Raitt, whose blues-soaked delivery gives the song the aching quality it deserves, said: ‘It’s such a tender way of expressing that sentiment of longing. It has all the different shadings of love and regret without being maudlin or obvious.’
The later collaboration between Raitt and the man she calls a songwriting Mark Twain was memorable too. Prine’s cadence remains distinctive despite a voice roughened by the ravages of cancer surgery but his range has always been restricted so Raitt’s contribution was welcome.
Prine, ever unassuming, was asked to explain his methodology by the Guardian: ‘As long as I’ve been writing, I have no idea what I’m doing. I’m always starting out brand new. I couldn’t say to anybody: “This is what you do to write a song.” I don’t know where they come from and I don’t know where they don’t come from.’
Whatever the wellspring of his genius, Prine is in the pantheon of influential storytellers with contemporaries such as Guy Clark, Willie Nelson, Prine’s late great friend Steve Goodman, Rodney Crowell and, holding his entry ticket in the line, James McMurtry, a stripling at 55.
Prine has become a torchbearer for the new generation of Americana troubadours such as Jason Isbell, Sturgill Simpson and Tom Snider. The latter told Rolling Stone: ‘His music is like Huckleberry Finn. You get it, then you listen to it five years later and you really get it. And you listen to it five years later and you go, “I get it!” And then 10 years later you go, “Now I get it”.’
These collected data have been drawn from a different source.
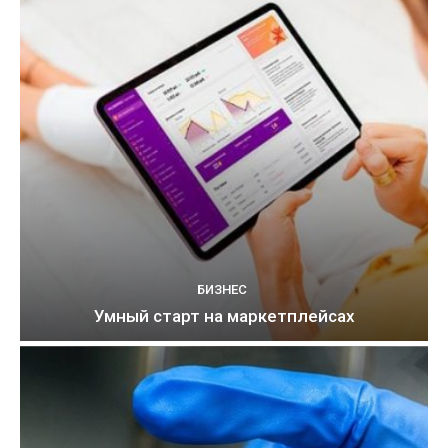
БИЗНЕС
Умный старт на маркетплейсах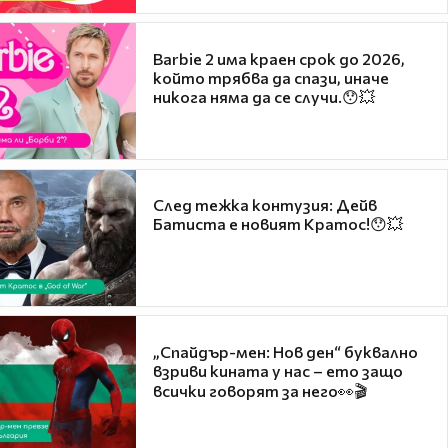
Barbie 2 има краен срок до 2026,
който трябва да спази, иначе
никога няма да се случи.😯💥
След тежка контузия: Дейв
Батиста е новият Кратос!😯💥
„Спайдър-мен: Нов ден“ буквално
взриви кината у нас – ето защо
всички говорят за него👀🎬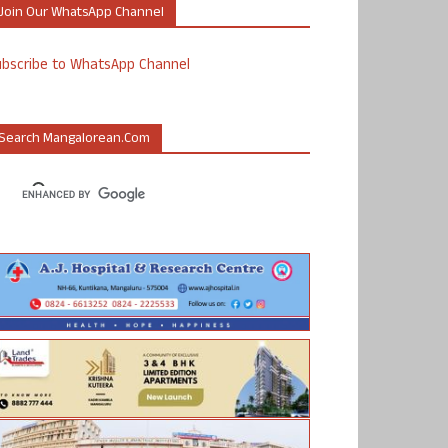
Join Our WhatsApp Channel
ubscribe to WhatsApp Channel
Search Mangalorean.com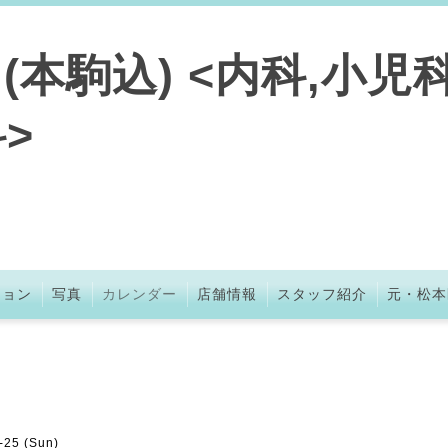
本駒込) <内科,小児科
>
ション
写真
カレンダー
店舗情報
スタッフ紹介
元・松本
-25 (Sun)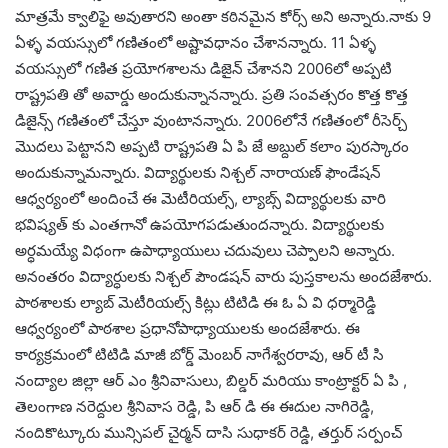
మాత్రమే క్వాలిఫై అవుతారని అంతా కఠినమైన కోర్స్ అని అన్నారు.నాకు 9
ఏళ్ళ వయస్సులో గణితంలో అష్టావధానం చేశానన్నారు. 11 ఏళ్ళ
వయస్సులో గణిత ప్రయోగశాలను డిజైన్ చేశానని 2006లో అప్పటి
రాష్ట్రపతి తో అవార్డు అందుకున్నానన్నారు. ప్రతి సంవత్సరం కొత్త కొత్త
డిజైన్స్ గణితంలో చేస్తూ వుంటానన్నారు. 2006లోనే గణితంలో రీసెర్చ్
మొదలు పెట్టానని అప్పటి రాష్ట్రపతి ఏ పి జే అబ్దుల్ కలాం పురస్కారం
అందుకున్నామన్నారు. విద్యార్థులకు నిశ్చల్ నారాయణ్ ఫౌండేషన్
ఆధ్వర్యంలో అందించే ఈ మెటీరియల్స్, ల్యాబ్స్ విద్యార్థులకు వారి
భవిష్యత్ కు ఎంతగానో ఉపయోగపడుతుందన్నారు. విద్యార్థులకు
అర్ధమయ్యే విధంగా ఉపాధ్యాయులు చదువులు చెప్పాలని అన్నారు.
అనంతరం విద్యార్ధులకు నిశ్చల్ పౌండషన్ వారు పుస్తకాలను అందజేశారు.
పాఠశాలకు ల్యాబ్ మెటీరియల్స్ కిట్లు టిటిడి ఈ ఓ ఏ వి ధర్మారెడ్డి
ఆధ్వర్యంలో పాఠశాల ప్రధానోపాధ్యాయులకు అందజేశారు. ఈ
కార్యక్రమంలో టిటిడి మాజీ బోర్డ్ మెంబర్ నాగేశ్వరరావు, ఆర్ టీ సి
నంద్యాల జిల్లా ఆర్ ఎం శ్రీనివాసులు, బిల్డర్ మరియు కాంట్రాక్టర్ ఏ పి ,
తెలంగాణ నరెద్దుల శ్రీనివాస రెడ్డి, పి ఆర్ డి ఈ ఈదుల నాగిరెడ్డి,
నందికొట్కూరు మున్సిపల్ చైర్మన్ దాసి సుధాకర్ రెడ్డి, తర్తుర్ సర్పంచ్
In September 2016, just before his 70th birthday, Prine reprised his first album at a small bluegrass club in Nashville, delighting the audience by playing each track in the same order with a small backing band. He even had to buy a vinyl copy of the album on eBay. There's a new song in there somewhere.
For Better, Or Worse, a collection of duets with female artists from Kacey Musgraves to Alison Krauss, has since been released, a John Prine Beyond Words songbook is due, and there is talk of a new album of original material, the first since Fair & Square in 2005. His life is quieter these days, long grounded after the wild years, but Prine may be about to embark on another prime.
His earlier duets LP, In Spite Of Ourselves in 1999, featured just one of his songs, the title track which he sang with Irish DeMent, but on For Better, Or Worse he covers country classics written exclusively by fellow songwriting greats from George Jones and Buck Owens to, who else, Hank. Prine plays the role of bystander or witness, the songs delivered from the woman’s perspective. Just like his own Angel From Montgomery 45 years earlier.